* _Exercise requirements_
Your reply should restate the lines from the top of the entries through the line containing "Vertical Scroll use" word for word, with no pictures.

[[ Data for the task, beginning ]]

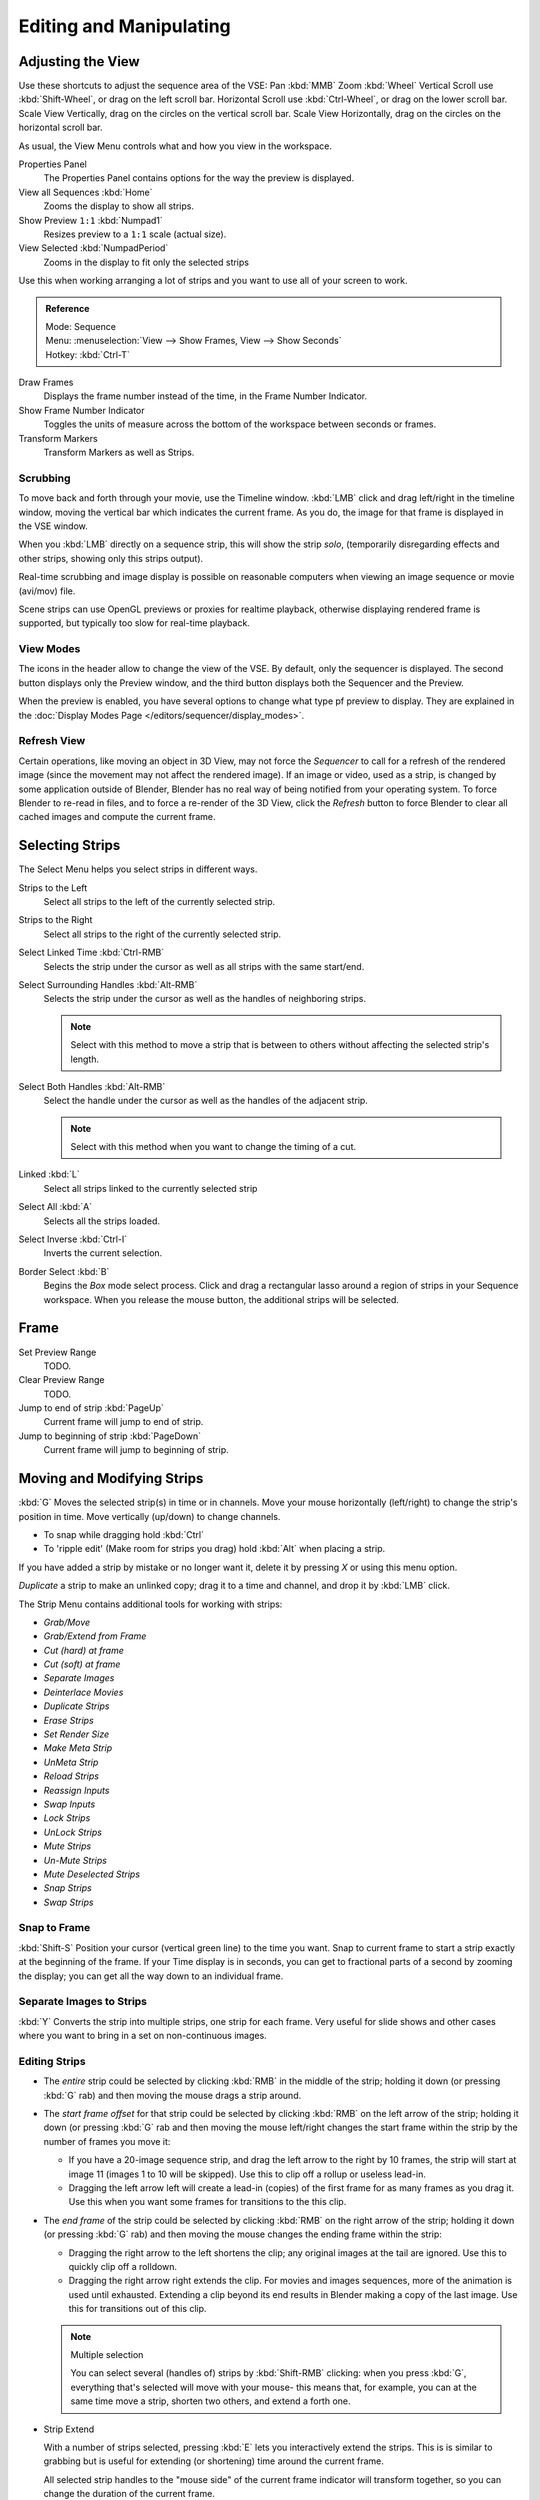 
************************
Editing and Manipulating
************************

Adjusting the View
==================

Use these shortcuts to adjust the sequence area of the VSE:
Pan :kbd:`MMB` Zoom :kbd:`Wheel` Vertical Scroll use :kbd:`Shift-Wheel`,
or drag on the left scroll bar. Horizontal Scroll use :kbd:`Ctrl-Wheel`,
or drag on the lower scroll bar. Scale View Vertically, drag on the circles on the vertical scroll bar.
Scale View Horizontally, drag on the circles on the horizontal scroll bar.

As usual, the View Menu controls what and how you view in the workspace.

Properties Panel
   The Properties Panel contains options for the way the preview is displayed.
View all Sequences :kbd:`Home`
   Zooms the display to show all strips.
Show Preview ``1:1`` :kbd:`Numpad1`
   Resizes preview to a ``1:1`` scale (actual size).
View Selected :kbd:`NumpadPeriod`
   Zooms in the display to fit only the selected strips

Use this when working arranging a lot of strips and you want to use all of your screen to work.

.. admonition:: Reference
   :class: refbox

   | Mode:     Sequence
   | Menu:     :menuselection:`View --> Show Frames, View --> Show Seconds`
   | Hotkey:   :kbd:`Ctrl-T`


Draw Frames
   Displays the frame number instead of the time, in the Frame Number Indicator.
Show Frame Number Indicator
   Toggles the units of measure across the bottom of the workspace between seconds or frames.
Transform Markers
   Transform Markers as well as Strips.

Scrubbing
---------

To move back and forth through your movie, use the Timeline window.
:kbd:`LMB` click and drag left/right in the timeline window,
moving the vertical bar which indicates the current frame. As you do,
the image for that frame is displayed in the VSE window.

When you :kbd:`LMB` directly on a sequence strip, this will show the strip *solo*,
(temporarily disregarding effects and other strips, showing only this strips output).

Real-time scrubbing and image display is possible on reasonable computers when viewing an
image sequence or movie (avi/mov) file.

Scene strips can use OpenGL previews or proxies for realtime playback,
otherwise displaying rendered frame is supported, but typically too slow for real-time playback.

View Modes
----------

The icons in the header allow to change the view of the VSE. By default,
only the sequencer is displayed. The second button displays only the Preview window,
and the third button displays both the Sequencer and the Preview.

When the preview is enabled, you have several options to change what type pf preview to display.
They are explained in the :doc:`Display Modes Page </editors/sequencer/display_modes>`.

Refresh View
------------

Certain operations, like moving an object in 3D View, may not force the `Sequencer`
to call for a refresh of the rendered image (since the movement may not affect the rendered image).
If an image or video, used as a strip, is changed by some application outside of Blender,
Blender has no real way of being notified from your operating system.
To force Blender to re-read in files, and to force a re-render of the 3D View,
click the `Refresh` button to force Blender to clear all cached images and compute the current frame.


Selecting Strips
================

The Select Menu helps you select strips in different ways.

Strips to the Left
   Select all strips to the left of the currently selected strip.
Strips to the Right
   Select all strips to the right of the currently selected strip.
Select Linked Time :kbd:`Ctrl-RMB`
   Selects the strip under the cursor as well as all strips with the same start/end.
Select Surrounding Handles :kbd:`Alt-RMB`
   Selects the strip under the cursor as well as the handles of neighboring strips.

   .. note::
  
      Select with this method
      to move a strip that is between to others without affecting the selected strip's length.
Select Both Handles :kbd:`Alt-RMB`
   Select the handle under the cursor as well as the handles of the adjacent strip.

   .. note::

      Select with this method
      when you want to change the timing of a cut.
Linked :kbd:`L`
   Select all strips linked to the currently selected strip
Select All :kbd:`A`
   Selects all the strips loaded.
Select Inverse :kbd:`Ctrl-I`
   Inverts the current selection.
Border Select :kbd:`B`
   Begins the *Box* mode select process.
   Click and drag a rectangular lasso around a region of strips in your Sequence workspace.
   When you release the mouse button, the additional strips will be selected.


Frame
======

Set Preview Range
   TODO.
Clear Preview Range
   TODO.
Jump to end of strip :kbd:`PageUp`
   Current frame will jump to end of strip.
Jump to beginning of strip :kbd:`PageDown`
   Current frame will jump to beginning of strip.


Moving and Modifying Strips
===========================

:kbd:`G` Moves the selected strip(s) in time or in channels.
Move your mouse horizontally (left/right) to change the strip's position in time.
Move vertically (up/down) to change channels.


- To snap while dragging hold :kbd:`Ctrl`
- To 'ripple edit' (Make room for strips you drag) hold :kbd:`Alt` when placing a strip.

If you have added a strip by mistake or no longer want it,
delete it by pressing *X* or using this menu option.

*Duplicate* a strip to make an unlinked copy; drag it to a time and channel, and drop it by :kbd:`LMB` click.

The Strip Menu contains additional tools for working with strips:

- *Grab/Move*
- *Grab/Extend from Frame*
- *Cut (hard) at frame*
- *Cut (soft) at frame*
- *Separate Images*
- *Deinterlace Movies*
- *Duplicate Strips*
- *Erase Strips*
- *Set Render Size*
- *Make Meta Strip*
- *UnMeta Strip*
- *Reload Strips*
- *Reassign Inputs*
- *Swap Inputs*
- *Lock Strips*
- *UnLock Strips*
- *Mute Strips*
- *Un-Mute Strips*
- *Mute Deselected Strips*
- *Snap Strips*
- *Swap Strips*

Snap to Frame
-------------

:kbd:`Shift-S`
Position your cursor (vertical green line) to the time you want.
Snap to current frame to start a strip exactly at the beginning of the frame.
If your Time display is in seconds,
you can get to fractional parts of a second by zooming the display;
you can get all the way down to an individual frame.

Separate Images to Strips
-------------------------

:kbd:`Y` Converts the strip into multiple strips, one strip for each frame.
Very useful for slide shows and other cases where you want to bring in a set on non-continuous images.


Editing Strips
--------------

- The *entire* strip could be selected by clicking :kbd:`RMB` in the middle of the strip;
  holding it down (or pressing :kbd:`G` rab) and then moving the mouse drags a strip around.

- The *start frame offset* for that strip could be selected by clicking :kbd:`RMB` on the left arrow of the strip;
  holding it down (or pressing :kbd:`G` rab and then moving the mouse left/right
  changes the start frame within the strip by the number of frames you move it:

  - If you have a 20-image sequence strip, and drag the left arrow to the right by 10 frames,
    the strip will start at image 11 (images 1 to 10 will be skipped).
    Use this to clip off a rollup or useless lead-in.
  - Dragging the left arrow left will create a lead-in (copies) of the first frame for as many frames as you drag it.
    Use this when you want some frames for transitions to the this clip.

- The *end frame* of the strip could be selected by clicking :kbd:`RMB` on the right arrow of the strip;
  holding it down (or pressing :kbd:`G` rab) and then moving the mouse changes the ending frame within the strip:

  - Dragging the right arrow to the left shortens the clip;
    any original images at the tail are ignored. Use this to quickly clip off a rolldown.
  - Dragging the right arrow right extends the clip.
    For movies and images sequences, more of the animation is used until exhausted.
    Extending a clip beyond its end results in Blender making a copy of the last image.
    Use this for transitions out of this clip.

  .. note:: Multiple selection

     You can select several (handles of) strips by :kbd:`Shift-RMB` clicking: when you press :kbd:`G`,
     everything that's selected will move with your mouse- this means that,
     for example, you can at the same time move a strip, shorten two others, and extend a forth one.

- Strip Extend

  With a number of strips selected, pressing :kbd:`E` lets you interactively extend the strips.
  This is is similar to grabbing but is useful for extending (or shortening) time around the current frame.

  All selected strip handles to the "mouse side" of the current frame indicator will transform together,
  so you can change the duration of the current frame.

While splicing two strips happens just by placing them finish-to-start,
cut a strip by pressing :kbd:`K` to cut. At the selected frame for the selected strips,
:kbd:`K` cuts them in two. Use Cut to trim off roll-ups or lead-ins, or roll-downs or extra film shot.

.. note:: Note on the 'cut'

   When you 'cut' a strip, you don't really make a cut like it was with the 'old editing' on real film.
   In fact, you make a copy of the strip: the end of the original one is 'winded' to the cut point,
   as with the beginning of the new copy.

   For example, imagine that you have a strip of 50 frames,
   and that you want to delete the first ten ones.
   You have to go to *frame 11*, and press :kbd:`K`;
   the cut 'divides' your strip in two parts. You now can select the first small part
   (frame 1 to frame 10), and delete it press :kbd:`X`.

   You might think that you have really erased the frames (1 to 10),
   but there are still there, 'winded', as in a film reel, under your *frame 11*:
   you just have deleted one of the two copies of your strip created by the 'cut'.
   And you can at any time get your 'lost' frames back
   (just :kbd:`RMB` -click on the left arrow of the strip,
   then :kbd:`G` grab it to the left to display the desired number of frames again (or to
   the right to 'hide' more frames - this is another way to remove frames at the beginning/end of
   a strip!).

   This is at the heart of nearly every editor solution, and that's quite handy!

.. note:: Action Stops

   When extending the start beyond the beginning or end after the ending,
   keep in mind that only the last image copies, so when viewed, action will stop on that frame.
   Start your transition (fade, cross) a little early while action is
   still happening so that the stop action is not that noticeable
   (unless, of course, you want it to be, like the 80's drama sitcoms).

Change the length of an effect strip by changing the start/end frame of the origin strips.

Copy and Paste
--------------

You can copy a clip and paste it using the two header buttons.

[[ Data for the task, end ]]

* _Solution to this task_
************************
Editing and Manipulating
************************

Adjusting the View
==================

Use these shortcuts to adjust the sequence area of the VSE:
Pan :kbd:`MMB` Zoom :kbd:`Wheel` Vertical Scroll use :kbd:`Shift-Wheel`,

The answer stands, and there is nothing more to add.